- Não confio nas biografias.
- Nem nas idôneas?
- Refiro-me somente às idôneas.
- Por quê?
- Porque o biógrafo tem de suprir as eventuais lacunas com suposições.
- Como assim?
- É necessário inventar de forma verossímil as realidades desconhecidas.
- Verdadeiras mentiras, é isso?
- Mentiras verdadeiras. Há de ser assim, ou não haverá uma biografia fechada, quer dizer, completa. Dificilmente alguém dirá "vamos saltar o ano de 1997 por insuficiência de informações." Daí as ilações. Narradores diferentes, ilações diferentes, biografias diferentes.
- Mas isso vale para tudo: reportagens, pesquisas científicas, previsões do tempo, jogos de futebol, crônicas sociais etc.
- Um evento tem muitas versões, dependendo do narrador e das informações que ele possui.
- Meio complicado, pois distorcê-lo me parece a consequência....
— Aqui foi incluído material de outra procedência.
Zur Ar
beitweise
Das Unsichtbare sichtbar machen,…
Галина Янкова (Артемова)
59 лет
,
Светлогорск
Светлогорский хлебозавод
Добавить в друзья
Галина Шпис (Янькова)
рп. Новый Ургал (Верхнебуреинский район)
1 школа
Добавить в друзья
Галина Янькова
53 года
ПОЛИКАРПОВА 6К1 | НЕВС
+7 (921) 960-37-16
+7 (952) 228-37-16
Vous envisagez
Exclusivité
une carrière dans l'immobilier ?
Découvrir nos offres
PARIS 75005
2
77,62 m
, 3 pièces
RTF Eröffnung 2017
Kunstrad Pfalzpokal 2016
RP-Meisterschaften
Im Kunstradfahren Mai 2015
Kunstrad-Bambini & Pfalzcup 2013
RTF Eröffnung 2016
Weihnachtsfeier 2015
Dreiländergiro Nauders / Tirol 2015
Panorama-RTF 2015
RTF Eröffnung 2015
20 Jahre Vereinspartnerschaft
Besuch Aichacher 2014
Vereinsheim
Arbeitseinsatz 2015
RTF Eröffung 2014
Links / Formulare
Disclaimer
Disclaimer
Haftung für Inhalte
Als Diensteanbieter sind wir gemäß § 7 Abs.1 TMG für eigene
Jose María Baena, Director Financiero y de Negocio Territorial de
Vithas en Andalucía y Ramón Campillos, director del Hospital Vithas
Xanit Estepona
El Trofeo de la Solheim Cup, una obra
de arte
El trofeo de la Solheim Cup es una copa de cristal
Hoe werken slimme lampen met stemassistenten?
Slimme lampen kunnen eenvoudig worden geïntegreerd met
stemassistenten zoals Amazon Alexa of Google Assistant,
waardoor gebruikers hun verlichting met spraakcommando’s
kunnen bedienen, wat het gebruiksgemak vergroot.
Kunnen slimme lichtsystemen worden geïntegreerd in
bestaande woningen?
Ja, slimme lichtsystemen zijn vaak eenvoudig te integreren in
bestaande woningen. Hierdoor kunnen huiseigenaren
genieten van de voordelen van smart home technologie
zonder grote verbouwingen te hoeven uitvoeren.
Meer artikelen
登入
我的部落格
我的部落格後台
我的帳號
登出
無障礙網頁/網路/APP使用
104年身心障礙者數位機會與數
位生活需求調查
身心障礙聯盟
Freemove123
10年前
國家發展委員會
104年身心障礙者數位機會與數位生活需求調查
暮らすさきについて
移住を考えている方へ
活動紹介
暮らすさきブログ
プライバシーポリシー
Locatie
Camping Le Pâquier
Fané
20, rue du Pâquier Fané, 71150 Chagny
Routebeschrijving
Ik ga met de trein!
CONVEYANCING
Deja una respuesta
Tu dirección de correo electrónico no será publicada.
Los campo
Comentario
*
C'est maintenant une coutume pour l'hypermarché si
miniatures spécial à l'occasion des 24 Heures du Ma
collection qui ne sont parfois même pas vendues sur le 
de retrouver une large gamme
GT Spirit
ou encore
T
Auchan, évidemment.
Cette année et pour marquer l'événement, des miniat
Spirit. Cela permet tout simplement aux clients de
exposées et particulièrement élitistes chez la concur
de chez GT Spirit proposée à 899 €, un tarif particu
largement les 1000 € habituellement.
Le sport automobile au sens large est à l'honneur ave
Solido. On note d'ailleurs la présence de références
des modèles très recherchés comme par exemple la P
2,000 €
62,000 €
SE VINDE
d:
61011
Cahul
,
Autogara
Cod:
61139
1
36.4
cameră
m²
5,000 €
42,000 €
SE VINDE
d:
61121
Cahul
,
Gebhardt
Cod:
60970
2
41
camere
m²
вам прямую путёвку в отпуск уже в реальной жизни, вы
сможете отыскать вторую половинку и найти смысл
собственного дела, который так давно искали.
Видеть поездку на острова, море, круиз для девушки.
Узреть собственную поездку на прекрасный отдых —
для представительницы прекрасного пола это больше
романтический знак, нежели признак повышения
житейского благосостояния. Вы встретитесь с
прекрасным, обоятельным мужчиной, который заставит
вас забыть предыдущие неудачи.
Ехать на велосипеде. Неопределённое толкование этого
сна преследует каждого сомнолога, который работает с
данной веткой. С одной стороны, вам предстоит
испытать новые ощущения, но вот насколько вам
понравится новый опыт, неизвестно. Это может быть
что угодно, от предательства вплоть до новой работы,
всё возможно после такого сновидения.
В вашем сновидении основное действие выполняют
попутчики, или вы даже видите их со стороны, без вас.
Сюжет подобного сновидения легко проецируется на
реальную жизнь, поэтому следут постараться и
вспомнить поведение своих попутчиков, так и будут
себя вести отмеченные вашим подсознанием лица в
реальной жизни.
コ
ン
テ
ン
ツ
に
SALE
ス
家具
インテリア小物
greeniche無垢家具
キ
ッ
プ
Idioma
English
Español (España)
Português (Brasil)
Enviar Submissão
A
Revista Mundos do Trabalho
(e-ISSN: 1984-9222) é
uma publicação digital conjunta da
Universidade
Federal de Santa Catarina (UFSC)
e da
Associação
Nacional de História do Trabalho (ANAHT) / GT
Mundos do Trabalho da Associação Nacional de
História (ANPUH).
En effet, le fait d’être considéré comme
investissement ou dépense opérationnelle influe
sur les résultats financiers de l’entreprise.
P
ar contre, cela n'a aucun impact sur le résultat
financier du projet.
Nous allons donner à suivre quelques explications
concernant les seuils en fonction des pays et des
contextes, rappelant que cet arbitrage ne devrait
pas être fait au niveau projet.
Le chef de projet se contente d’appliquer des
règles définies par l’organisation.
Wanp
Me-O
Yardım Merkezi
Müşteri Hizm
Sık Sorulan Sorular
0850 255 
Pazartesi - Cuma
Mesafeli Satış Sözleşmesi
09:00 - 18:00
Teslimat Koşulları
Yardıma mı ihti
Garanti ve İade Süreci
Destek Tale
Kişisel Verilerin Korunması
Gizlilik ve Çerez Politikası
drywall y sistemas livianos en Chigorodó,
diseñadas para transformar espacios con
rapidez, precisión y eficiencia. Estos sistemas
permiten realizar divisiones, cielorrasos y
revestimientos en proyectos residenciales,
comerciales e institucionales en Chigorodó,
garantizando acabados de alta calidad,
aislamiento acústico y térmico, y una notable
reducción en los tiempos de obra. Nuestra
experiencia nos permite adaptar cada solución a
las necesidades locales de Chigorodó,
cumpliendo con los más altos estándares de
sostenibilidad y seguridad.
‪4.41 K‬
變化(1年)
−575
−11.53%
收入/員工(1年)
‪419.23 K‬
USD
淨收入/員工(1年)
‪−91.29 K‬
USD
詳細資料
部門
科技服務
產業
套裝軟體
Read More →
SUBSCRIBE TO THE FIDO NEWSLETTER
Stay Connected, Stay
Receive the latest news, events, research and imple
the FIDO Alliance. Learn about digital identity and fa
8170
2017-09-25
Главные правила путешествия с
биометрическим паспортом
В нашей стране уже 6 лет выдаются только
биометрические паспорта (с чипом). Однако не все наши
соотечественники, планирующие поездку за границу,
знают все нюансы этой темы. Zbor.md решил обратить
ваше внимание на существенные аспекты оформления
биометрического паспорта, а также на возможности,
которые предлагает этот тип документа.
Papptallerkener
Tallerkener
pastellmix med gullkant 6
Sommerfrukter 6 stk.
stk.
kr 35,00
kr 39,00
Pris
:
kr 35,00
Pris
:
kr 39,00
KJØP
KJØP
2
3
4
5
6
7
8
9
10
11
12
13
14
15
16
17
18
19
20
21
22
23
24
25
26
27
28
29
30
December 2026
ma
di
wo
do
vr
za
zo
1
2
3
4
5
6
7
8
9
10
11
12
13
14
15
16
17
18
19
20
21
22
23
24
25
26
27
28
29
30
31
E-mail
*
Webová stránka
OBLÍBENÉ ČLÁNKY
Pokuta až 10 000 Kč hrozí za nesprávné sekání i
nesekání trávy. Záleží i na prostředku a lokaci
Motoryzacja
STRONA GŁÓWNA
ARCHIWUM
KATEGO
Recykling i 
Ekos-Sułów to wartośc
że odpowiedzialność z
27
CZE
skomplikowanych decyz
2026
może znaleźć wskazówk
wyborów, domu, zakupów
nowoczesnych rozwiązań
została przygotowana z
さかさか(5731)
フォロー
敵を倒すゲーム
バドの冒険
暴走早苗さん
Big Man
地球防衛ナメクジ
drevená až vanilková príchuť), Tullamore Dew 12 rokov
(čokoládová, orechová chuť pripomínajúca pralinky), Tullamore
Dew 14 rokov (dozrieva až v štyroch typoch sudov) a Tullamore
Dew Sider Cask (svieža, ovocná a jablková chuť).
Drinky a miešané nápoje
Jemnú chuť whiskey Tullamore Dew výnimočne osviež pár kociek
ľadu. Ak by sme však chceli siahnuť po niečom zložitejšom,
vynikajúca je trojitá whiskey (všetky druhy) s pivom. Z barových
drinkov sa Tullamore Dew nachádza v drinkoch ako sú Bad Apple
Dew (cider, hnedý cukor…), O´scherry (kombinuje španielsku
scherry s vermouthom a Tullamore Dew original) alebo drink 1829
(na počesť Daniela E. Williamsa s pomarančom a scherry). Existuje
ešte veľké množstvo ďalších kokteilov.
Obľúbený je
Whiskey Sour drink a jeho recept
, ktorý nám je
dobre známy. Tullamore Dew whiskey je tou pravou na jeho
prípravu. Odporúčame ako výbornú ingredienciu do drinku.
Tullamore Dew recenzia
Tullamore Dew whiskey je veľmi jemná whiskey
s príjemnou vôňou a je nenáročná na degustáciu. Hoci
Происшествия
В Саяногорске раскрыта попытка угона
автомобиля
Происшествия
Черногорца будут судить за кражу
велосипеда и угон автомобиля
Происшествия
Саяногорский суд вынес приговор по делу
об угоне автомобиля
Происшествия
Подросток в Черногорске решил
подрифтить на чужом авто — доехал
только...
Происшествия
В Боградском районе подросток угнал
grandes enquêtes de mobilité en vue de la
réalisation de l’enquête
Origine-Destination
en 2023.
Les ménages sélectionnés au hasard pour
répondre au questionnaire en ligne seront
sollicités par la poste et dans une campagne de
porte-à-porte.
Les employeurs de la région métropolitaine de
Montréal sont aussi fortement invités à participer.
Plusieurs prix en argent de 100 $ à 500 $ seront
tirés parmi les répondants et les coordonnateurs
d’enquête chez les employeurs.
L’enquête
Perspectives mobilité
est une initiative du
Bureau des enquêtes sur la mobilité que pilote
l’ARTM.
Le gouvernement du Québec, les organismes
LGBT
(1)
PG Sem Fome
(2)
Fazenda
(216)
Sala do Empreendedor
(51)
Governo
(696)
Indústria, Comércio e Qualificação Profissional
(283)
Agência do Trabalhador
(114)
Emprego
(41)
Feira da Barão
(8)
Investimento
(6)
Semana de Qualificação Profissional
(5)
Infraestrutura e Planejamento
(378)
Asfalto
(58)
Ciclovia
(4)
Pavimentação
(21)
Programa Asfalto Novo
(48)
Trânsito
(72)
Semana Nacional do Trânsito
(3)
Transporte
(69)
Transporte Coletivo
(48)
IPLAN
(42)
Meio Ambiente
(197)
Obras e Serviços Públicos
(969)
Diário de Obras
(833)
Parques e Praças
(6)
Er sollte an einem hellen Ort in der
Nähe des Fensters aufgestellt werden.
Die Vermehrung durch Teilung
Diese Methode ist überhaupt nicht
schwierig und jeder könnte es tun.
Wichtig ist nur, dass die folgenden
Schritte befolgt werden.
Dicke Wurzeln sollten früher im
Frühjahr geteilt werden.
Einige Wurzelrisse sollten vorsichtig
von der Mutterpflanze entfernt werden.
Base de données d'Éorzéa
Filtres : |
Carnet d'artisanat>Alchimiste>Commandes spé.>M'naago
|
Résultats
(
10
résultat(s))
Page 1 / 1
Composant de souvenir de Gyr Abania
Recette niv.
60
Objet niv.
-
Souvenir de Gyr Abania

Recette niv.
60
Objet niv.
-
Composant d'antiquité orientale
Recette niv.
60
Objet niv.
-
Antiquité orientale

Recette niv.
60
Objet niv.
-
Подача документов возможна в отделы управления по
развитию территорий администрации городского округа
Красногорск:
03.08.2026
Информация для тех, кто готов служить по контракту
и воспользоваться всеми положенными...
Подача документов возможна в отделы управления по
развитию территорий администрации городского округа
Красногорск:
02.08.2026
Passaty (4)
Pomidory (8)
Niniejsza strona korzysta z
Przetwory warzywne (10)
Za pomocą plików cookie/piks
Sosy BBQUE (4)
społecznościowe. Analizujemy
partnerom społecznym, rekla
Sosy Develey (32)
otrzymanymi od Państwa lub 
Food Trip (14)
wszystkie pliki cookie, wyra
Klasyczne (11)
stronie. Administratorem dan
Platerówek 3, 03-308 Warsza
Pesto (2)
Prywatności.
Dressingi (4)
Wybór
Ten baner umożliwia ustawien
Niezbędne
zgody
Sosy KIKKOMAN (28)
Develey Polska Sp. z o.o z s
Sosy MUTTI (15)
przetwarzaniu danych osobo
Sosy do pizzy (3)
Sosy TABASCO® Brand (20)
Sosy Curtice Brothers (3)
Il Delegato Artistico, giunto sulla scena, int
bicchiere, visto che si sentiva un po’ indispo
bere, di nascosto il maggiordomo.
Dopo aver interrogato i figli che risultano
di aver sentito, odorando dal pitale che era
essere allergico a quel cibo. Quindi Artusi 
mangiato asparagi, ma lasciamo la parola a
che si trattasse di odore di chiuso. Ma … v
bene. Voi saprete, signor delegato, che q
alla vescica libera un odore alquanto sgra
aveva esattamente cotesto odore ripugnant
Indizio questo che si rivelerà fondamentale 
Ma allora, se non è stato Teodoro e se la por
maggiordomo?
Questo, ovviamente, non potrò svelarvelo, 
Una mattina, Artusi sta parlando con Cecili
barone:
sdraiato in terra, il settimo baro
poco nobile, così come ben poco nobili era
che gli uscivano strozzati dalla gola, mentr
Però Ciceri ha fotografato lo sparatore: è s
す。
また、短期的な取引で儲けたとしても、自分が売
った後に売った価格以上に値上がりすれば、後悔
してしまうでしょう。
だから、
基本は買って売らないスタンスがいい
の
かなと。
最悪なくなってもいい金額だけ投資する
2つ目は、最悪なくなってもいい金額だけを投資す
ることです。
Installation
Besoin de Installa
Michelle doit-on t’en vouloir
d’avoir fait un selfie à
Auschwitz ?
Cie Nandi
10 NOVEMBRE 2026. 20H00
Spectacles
- Lembre-se de que a minha hipótese só contempla o autor idôneo.
O caso do senador Leviatã
- Por que você levantou esse assunto?
- Li outro dia uma biografia do falecido Arnaldo Leviatã.
- O senador?
- Sim, escrita pela Aurora Leviatã, sua filha. Ela vê o pai como um perfeito chefe de família, excelente orador e homem público identificado com o melhor interesse nacional.
- Uma versão filial.
- Ela não sabia que o Leviatã tinha uma amante. Possuindo essa informação, provavelmente teria escrito uma biografia diferente.
- Se quisesse.
- Além disso, o senador era pouco inteligente, mas muito esforçado. Seus discursos eram escritos por assessores, e ele os decorava, treinando horas a fio diante do espelho. Por que nunca concedia nenhum aparte? Porque não saberia replicar o que não havia decorado. Todos o tinham como um Demóstenes e, no entanto, não passava de um ator de segunda categoria, a despejar textos alheios. Isso não daria uma terceira biografia?
- Com certeza.
- E se eu lhe disser que Aurora Leviatã não é filha dele, mas do amante de sua mãe, de cuja existência nem pai nem filha jamais chegaram a saber?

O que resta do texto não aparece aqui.